_Supplied material_

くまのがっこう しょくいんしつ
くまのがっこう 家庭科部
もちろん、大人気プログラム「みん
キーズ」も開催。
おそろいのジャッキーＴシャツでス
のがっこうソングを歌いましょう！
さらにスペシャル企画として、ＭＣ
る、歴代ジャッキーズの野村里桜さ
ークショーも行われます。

_About this task_
Everything from the line that contains "くまのがっこう 家庭科部" through the end of the records must be duplicated exactly, and nothing outside that range.

_Task result_
くまのがっこう 家庭科部
もちろん、大人気プログラム「みん
キーズ」も開催。
おそろいのジャッキーＴシャツでス
のがっこうソングを歌いましょう！
さらにスペシャル企画として、ＭＣ
る、歴代ジャッキーズの野村里桜さ
ークショーも行われます。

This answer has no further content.